Pakistan’s headline inflation clocked in at 17.3% on a year-on-year basis in April, the Pakistan Bureau of Statistics (PBS) said on Thursday, lower than the reading in March when it stood at 20.7%. On a month-on-month basis, the reading decreased to 0.4%.
“This is the lowest reading in the last 23 months (after May 2022),” said Mohammed Sohail, CEO of brokerage house Topline Securities, in a note.
The latest CPI figure takes July-April average inflation to 25.97% compared to 28.23% in the same period of the previous year.
The inflation reading is lower than the government’s expectations.
On Tuesday, the Ministry of Finance, in its ’Monthly Economic Update and Outlook’ report, projected CPI-based inflation in Pakistan to hover around 18.5-19.5% in April 2024, and decelerate further in the coming months,
In its monthly report, the ministry said the inflation outlook for April 2024 maintains a downward trajectory, attributed to the favorable base effect from the previous year and improvements in the domestic supply chain of essential items.
As per the Finance Division, the inflation outlook “appears moderate as the government is determined to reduce inflation by actively taking strict administrative measures”.
“Inflation is projected to hover around 18.5- 19.5% in April 2024. However, there are expectations of a gradual easing further to 17.5-18.5% in May 2024.”
Urban, rural inflation
The PBS said CPI inflation urban increased to 19.4% on year-on-year basis in April 2024 as compared to an increase of 21.9% in the previous month and 33.5% in April 2023.
On a month-on-month basis, it decreased to 0.1% in April 2024 as compared to an increase of 1.4% in the previous month and an increase of 2.0% in April 2023.
CPI inflation rural stood at 14.5% on year-on-year basis in April 2024 as compared to an increase of 19% in the previous month and 40.7% in April 2023.
On month-on-month basis, it decreased to 0.9% in April 2024 as compared to an increase of 2.1% in the previous month and an increase of 3% in April 2023.
SBP expectations
In its latest meeting, the Monetary Policy Committee (MPC) of the State Bank of Pakistan (SBP) maintained the key policy rate at 22%, its seventh successive decision to maintain the status quo.
“The Committee noted that macroeconomic stabilisation measures are contributing to considerable improvement in both inflation and external position, amidst moderate economic recovery.
“However, the MPC viewed that the level of inflation is still high.
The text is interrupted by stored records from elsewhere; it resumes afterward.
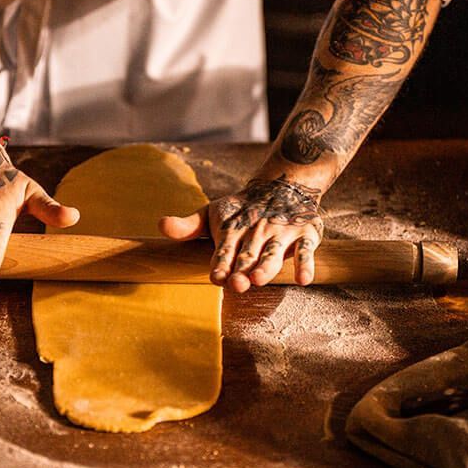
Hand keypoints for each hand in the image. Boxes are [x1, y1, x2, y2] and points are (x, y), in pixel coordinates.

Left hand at [160, 174, 323, 291]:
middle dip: (242, 269)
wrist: (281, 183)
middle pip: (248, 255)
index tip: (216, 277)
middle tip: (237, 284)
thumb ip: (188, 225)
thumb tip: (160, 225)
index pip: (224, 250)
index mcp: (232, 230)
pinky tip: (303, 279)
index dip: (221, 263)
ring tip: (258, 279)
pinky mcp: (305, 234)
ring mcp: (281, 234)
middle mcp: (257, 233)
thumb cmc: (239, 209)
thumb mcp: (211, 213)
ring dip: (267, 267)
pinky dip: (306, 264)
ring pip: (274, 253)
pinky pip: (307, 250)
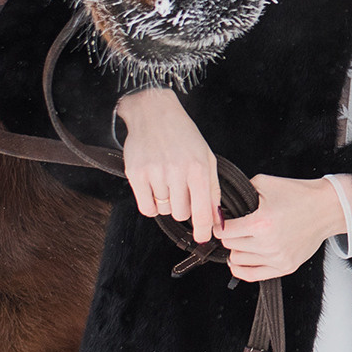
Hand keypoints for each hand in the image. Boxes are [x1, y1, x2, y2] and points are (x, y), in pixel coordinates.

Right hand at [117, 87, 222, 241]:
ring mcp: (155, 173)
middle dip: (183, 207)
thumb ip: (212, 189)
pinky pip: (146, 207)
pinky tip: (154, 188)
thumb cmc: (183, 135)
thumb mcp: (206, 157)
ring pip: (164, 210)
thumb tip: (215, 219)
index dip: (203, 229)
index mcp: (197, 167)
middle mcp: (177, 171)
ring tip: (167, 181)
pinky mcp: (135, 174)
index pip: (202, 210)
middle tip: (181, 189)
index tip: (203, 238)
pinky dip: (151, 204)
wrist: (153, 113)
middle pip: (182, 213)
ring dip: (167, 202)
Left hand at [218, 175, 350, 281]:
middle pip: (230, 246)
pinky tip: (241, 260)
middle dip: (230, 236)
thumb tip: (223, 203)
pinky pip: (252, 275)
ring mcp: (277, 258)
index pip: (224, 232)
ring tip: (244, 240)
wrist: (327, 208)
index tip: (222, 222)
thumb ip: (241, 192)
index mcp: (261, 223)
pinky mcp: (285, 267)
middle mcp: (268, 244)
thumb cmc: (300, 195)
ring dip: (237, 250)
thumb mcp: (265, 183)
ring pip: (238, 260)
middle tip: (236, 228)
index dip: (220, 224)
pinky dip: (242, 268)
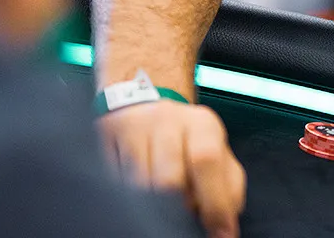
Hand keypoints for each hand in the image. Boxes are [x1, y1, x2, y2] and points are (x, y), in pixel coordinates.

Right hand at [99, 100, 245, 237]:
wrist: (147, 109)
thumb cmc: (188, 140)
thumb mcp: (218, 153)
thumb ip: (229, 186)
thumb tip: (226, 224)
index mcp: (202, 124)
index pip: (207, 161)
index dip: (213, 203)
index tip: (219, 233)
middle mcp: (168, 120)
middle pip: (168, 179)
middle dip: (177, 207)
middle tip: (180, 215)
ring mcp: (133, 128)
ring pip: (137, 184)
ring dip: (150, 203)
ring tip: (157, 200)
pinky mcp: (104, 136)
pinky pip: (113, 177)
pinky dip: (125, 193)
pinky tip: (134, 191)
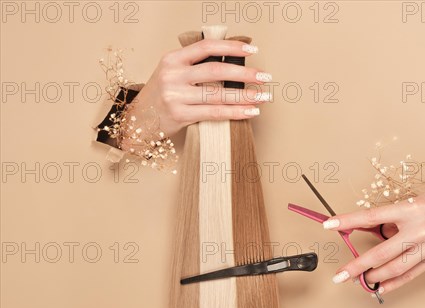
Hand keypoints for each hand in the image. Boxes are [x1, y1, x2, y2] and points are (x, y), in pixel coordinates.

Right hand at [122, 39, 271, 146]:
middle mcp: (172, 75)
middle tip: (265, 77)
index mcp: (173, 59)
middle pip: (216, 70)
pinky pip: (214, 113)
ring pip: (217, 94)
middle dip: (245, 73)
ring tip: (263, 97)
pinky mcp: (179, 115)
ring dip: (245, 96)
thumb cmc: (161, 96)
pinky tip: (250, 111)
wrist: (136, 121)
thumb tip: (234, 67)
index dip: (231, 47)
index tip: (252, 49)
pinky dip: (235, 112)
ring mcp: (174, 96)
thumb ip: (196, 67)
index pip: (206, 47)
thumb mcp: (172, 74)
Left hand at [323, 186, 424, 295]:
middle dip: (357, 265)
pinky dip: (394, 283)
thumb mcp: (421, 200)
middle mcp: (418, 229)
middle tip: (340, 274)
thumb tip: (380, 230)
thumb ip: (399, 215)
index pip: (372, 216)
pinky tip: (381, 288)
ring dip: (374, 276)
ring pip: (394, 267)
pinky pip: (411, 274)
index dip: (348, 221)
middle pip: (380, 251)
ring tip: (359, 280)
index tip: (329, 224)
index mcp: (411, 208)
At the same time, global commodity prices appear to have bottomed out with resilient global growth.
“The recent geopolitical events have also added uncertainty about their outlook. Moreover, the upcoming budgetary measures may have implications for the near-term inflation outlook. On balance, the Committee stressed on continuation of the current monetary policy stance to bring inflation down to the target range of 5–7 percent by September 2025.”
The Committee viewed inflation to continue to remain on downward trajectory.
However, the Committee also noted that this inflation outlook is susceptible to risks emanating from the recent global oil price volatility along with bottoming out of other commodity prices; potential inflationary impact of resolution of circular debt in the energy sector; and tax rate-driven fiscal consolidation going forward.